SUPPLIED ENTRIES:
◆ ◆ ◆ ◆
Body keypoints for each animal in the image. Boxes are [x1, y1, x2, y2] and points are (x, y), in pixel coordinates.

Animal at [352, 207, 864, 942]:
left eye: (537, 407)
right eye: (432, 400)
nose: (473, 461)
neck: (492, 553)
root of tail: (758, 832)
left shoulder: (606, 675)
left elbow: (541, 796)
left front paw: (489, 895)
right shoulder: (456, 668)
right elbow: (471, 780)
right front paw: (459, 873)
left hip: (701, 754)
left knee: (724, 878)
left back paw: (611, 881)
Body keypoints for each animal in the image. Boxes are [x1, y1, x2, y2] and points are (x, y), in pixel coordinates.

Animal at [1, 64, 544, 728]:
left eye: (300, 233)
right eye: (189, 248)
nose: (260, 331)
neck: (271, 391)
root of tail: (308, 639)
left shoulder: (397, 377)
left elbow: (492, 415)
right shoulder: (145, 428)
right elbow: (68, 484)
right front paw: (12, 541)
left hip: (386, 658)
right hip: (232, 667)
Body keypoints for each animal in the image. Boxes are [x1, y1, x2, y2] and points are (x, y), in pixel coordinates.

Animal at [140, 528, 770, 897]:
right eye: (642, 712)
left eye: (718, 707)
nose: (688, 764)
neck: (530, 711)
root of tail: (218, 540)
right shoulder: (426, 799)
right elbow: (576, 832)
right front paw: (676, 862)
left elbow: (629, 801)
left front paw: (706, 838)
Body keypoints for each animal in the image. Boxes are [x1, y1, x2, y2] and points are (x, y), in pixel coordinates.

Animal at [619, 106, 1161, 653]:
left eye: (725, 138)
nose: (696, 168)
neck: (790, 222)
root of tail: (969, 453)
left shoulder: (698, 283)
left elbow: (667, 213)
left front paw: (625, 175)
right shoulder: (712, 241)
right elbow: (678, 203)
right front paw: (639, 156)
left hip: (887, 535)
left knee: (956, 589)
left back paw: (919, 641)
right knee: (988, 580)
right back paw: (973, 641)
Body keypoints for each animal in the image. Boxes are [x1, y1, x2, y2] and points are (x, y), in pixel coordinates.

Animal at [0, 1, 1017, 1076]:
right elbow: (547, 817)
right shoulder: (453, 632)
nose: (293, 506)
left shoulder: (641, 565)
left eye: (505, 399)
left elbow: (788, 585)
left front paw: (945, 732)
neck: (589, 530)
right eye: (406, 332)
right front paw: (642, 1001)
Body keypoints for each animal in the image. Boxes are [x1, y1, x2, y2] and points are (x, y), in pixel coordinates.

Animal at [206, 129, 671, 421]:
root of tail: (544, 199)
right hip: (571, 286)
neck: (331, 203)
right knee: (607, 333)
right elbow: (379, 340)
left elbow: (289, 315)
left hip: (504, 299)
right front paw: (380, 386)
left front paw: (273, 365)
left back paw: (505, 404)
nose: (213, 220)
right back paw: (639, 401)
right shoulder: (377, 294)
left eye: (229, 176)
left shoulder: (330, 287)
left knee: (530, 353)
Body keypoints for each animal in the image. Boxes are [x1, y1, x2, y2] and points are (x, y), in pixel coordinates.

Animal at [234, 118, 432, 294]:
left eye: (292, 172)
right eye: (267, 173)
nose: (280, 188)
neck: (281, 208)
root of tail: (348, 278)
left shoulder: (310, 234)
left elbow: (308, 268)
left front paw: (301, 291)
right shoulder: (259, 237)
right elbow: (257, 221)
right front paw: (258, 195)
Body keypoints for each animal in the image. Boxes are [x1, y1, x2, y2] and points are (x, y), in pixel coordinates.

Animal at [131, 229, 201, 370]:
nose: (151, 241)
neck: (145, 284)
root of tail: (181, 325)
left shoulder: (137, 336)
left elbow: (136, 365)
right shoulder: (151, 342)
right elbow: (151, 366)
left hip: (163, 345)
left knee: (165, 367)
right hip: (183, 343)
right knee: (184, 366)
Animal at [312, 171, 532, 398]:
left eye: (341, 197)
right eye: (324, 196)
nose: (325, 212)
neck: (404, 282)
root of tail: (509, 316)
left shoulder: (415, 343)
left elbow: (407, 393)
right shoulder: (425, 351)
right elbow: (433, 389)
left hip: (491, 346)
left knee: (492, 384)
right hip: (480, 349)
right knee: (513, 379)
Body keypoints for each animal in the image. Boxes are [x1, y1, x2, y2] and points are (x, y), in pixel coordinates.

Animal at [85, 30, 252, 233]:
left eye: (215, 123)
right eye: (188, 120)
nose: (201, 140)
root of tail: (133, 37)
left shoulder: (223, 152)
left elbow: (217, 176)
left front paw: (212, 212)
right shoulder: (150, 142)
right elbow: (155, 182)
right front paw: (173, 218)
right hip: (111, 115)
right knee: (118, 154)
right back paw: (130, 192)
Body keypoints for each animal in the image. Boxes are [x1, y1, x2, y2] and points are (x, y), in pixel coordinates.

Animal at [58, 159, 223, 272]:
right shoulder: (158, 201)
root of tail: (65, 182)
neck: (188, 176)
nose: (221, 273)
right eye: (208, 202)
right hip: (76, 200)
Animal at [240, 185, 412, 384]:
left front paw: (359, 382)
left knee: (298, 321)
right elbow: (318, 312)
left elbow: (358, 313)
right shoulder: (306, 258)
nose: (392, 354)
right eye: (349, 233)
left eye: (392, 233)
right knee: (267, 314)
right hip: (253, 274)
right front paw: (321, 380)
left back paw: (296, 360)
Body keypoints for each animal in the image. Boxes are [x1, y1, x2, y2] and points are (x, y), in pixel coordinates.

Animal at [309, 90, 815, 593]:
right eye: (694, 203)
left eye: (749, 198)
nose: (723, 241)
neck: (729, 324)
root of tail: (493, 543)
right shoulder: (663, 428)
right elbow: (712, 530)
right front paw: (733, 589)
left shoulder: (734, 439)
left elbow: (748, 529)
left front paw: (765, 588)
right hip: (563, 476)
◆ ◆ ◆ ◆
TASK DETAILS:
The records above are to be transcribed exactly, with nothing left out.

RESPONSE TO THIS TASK:
Body keypoints for each animal in the image. Boxes are [x1, y1, x2, y2] and points are (x, y), in pixel coordinates.

Animal at [352, 207, 864, 942]:
left eye: (537, 407)
right eye: (432, 400)
nose: (473, 461)
neck: (492, 553)
root of tail: (758, 832)
left shoulder: (606, 675)
left elbow: (541, 796)
left front paw: (489, 895)
right shoulder: (456, 668)
right elbow: (471, 780)
right front paw: (459, 873)
left hip: (701, 754)
left knee: (724, 878)
left back paw: (611, 881)
Body keypoints for each animal in the image. Boxes are [x1, y1, x2, y2] and points are (x, y), in pixel coordinates.

Animal at [1, 64, 544, 728]:
left eye: (300, 233)
right eye: (189, 248)
nose: (260, 331)
neck: (271, 391)
root of tail: (308, 639)
left shoulder: (397, 377)
left elbow: (492, 415)
right shoulder: (145, 428)
right elbow: (68, 484)
right front paw: (12, 541)
left hip: (386, 658)
right hip: (232, 667)
Body keypoints for each animal in the image. Boxes are [x1, y1, x2, y2] and points are (x, y), in pixel coordinates.

Animal at [140, 528, 770, 897]:
right eye: (642, 712)
left eye: (718, 707)
nose: (688, 764)
neck: (530, 711)
root of tail: (218, 540)
right shoulder: (426, 799)
right elbow: (576, 832)
right front paw: (676, 862)
left elbow: (629, 801)
left front paw: (706, 838)
Body keypoints for each animal in the image. Boxes are [x1, y1, x2, y2] and points are (x, y), in pixel coordinates.

Animal at [619, 106, 1161, 653]:
left eye: (725, 138)
nose: (696, 168)
neck: (790, 222)
root of tail: (969, 453)
left shoulder: (698, 283)
left elbow: (667, 213)
left front paw: (625, 175)
right shoulder: (712, 241)
right elbow: (678, 203)
right front paw: (639, 156)
left hip: (887, 535)
left knee: (956, 589)
left back paw: (919, 641)
right knee: (988, 580)
right back paw: (973, 641)
Body keypoints for each animal in the image. Boxes are [x1, y1, x2, y2] and points are (x, y), in pixel coordinates.

Animal at [0, 1, 1017, 1076]:
right elbow: (547, 817)
right shoulder: (453, 632)
nose: (293, 506)
left shoulder: (641, 565)
left eye: (505, 399)
left elbow: (788, 585)
left front paw: (945, 732)
neck: (589, 530)
right eye: (406, 332)
right front paw: (642, 1001)
Body keypoints for each animal in the image. Boxes are [x1, y1, x2, y2] and points are (x, y), in pixel coordinates.

Animal at [206, 129, 671, 421]:
root of tail: (544, 199)
right hip: (571, 286)
neck: (331, 203)
right knee: (607, 333)
right elbow: (379, 340)
left elbow: (289, 315)
left hip: (504, 299)
right front paw: (380, 386)
left front paw: (273, 365)
left back paw: (505, 404)
nose: (213, 220)
right back paw: (639, 401)
right shoulder: (377, 294)
left eye: (229, 176)
left shoulder: (330, 287)
left knee: (530, 353)
Body keypoints for each animal in the image. Boxes are [x1, y1, x2, y2] and points are (x, y), in pixel coordinates.

Animal at [234, 118, 432, 294]:
left eye: (292, 172)
right eye: (267, 173)
nose: (280, 188)
neck: (281, 208)
root of tail: (348, 278)
left shoulder: (310, 234)
left elbow: (308, 268)
left front paw: (301, 291)
right shoulder: (259, 237)
right elbow: (257, 221)
right front paw: (258, 195)
Body keypoints for each animal in the image. Boxes are [x1, y1, x2, y2] and points are (x, y), in pixel coordinates.

Animal at [131, 229, 201, 370]:
nose: (151, 241)
neck: (145, 284)
root of tail: (181, 325)
left shoulder: (137, 336)
left elbow: (136, 365)
right shoulder: (151, 342)
right elbow: (151, 366)
left hip: (163, 345)
left knee: (165, 367)
right hip: (183, 343)
right knee: (184, 366)
Animal at [312, 171, 532, 398]:
left eye: (341, 197)
right eye: (324, 196)
nose: (325, 212)
neck: (404, 282)
root of tail: (509, 316)
left shoulder: (415, 343)
left elbow: (407, 393)
right shoulder: (425, 351)
right elbow: (433, 389)
left hip: (491, 346)
left knee: (492, 384)
right hip: (480, 349)
right knee: (513, 379)
Body keypoints for each animal in the image. Boxes are [x1, y1, x2, y2] and points are (x, y), in pixel coordinates.

Animal at [85, 30, 252, 233]:
left eye: (215, 123)
right eye: (188, 120)
nose: (201, 140)
root of tail: (133, 37)
left shoulder: (223, 152)
left elbow: (217, 176)
left front paw: (212, 212)
right shoulder: (150, 142)
right elbow: (155, 182)
right front paw: (173, 218)
right hip: (111, 115)
right knee: (118, 154)
right back paw: (130, 192)
Body keypoints for each animal in the image. Boxes are [x1, y1, x2, y2] and points are (x, y), in pixel coordinates.

Animal at [58, 159, 223, 272]:
right shoulder: (158, 201)
root of tail: (65, 182)
neck: (188, 176)
nose: (221, 273)
right eye: (208, 202)
right hip: (76, 200)
Animal at [240, 185, 412, 384]:
left front paw: (359, 382)
left knee: (298, 321)
right elbow: (318, 312)
left elbow: (358, 313)
right shoulder: (306, 258)
nose: (392, 354)
right eye: (349, 233)
left eye: (392, 233)
right knee: (267, 314)
right hip: (253, 274)
right front paw: (321, 380)
left back paw: (296, 360)
Body keypoints for each animal in the image. Boxes are [x1, y1, x2, y2] and points are (x, y), in pixel coordinates.

Animal at [309, 90, 815, 593]:
right eye: (694, 203)
left eye: (749, 198)
nose: (723, 241)
neck: (729, 324)
root of tail: (493, 543)
right shoulder: (663, 428)
right elbow: (712, 530)
right front paw: (733, 589)
left shoulder: (734, 439)
left elbow: (748, 529)
left front paw: (765, 588)
right hip: (563, 476)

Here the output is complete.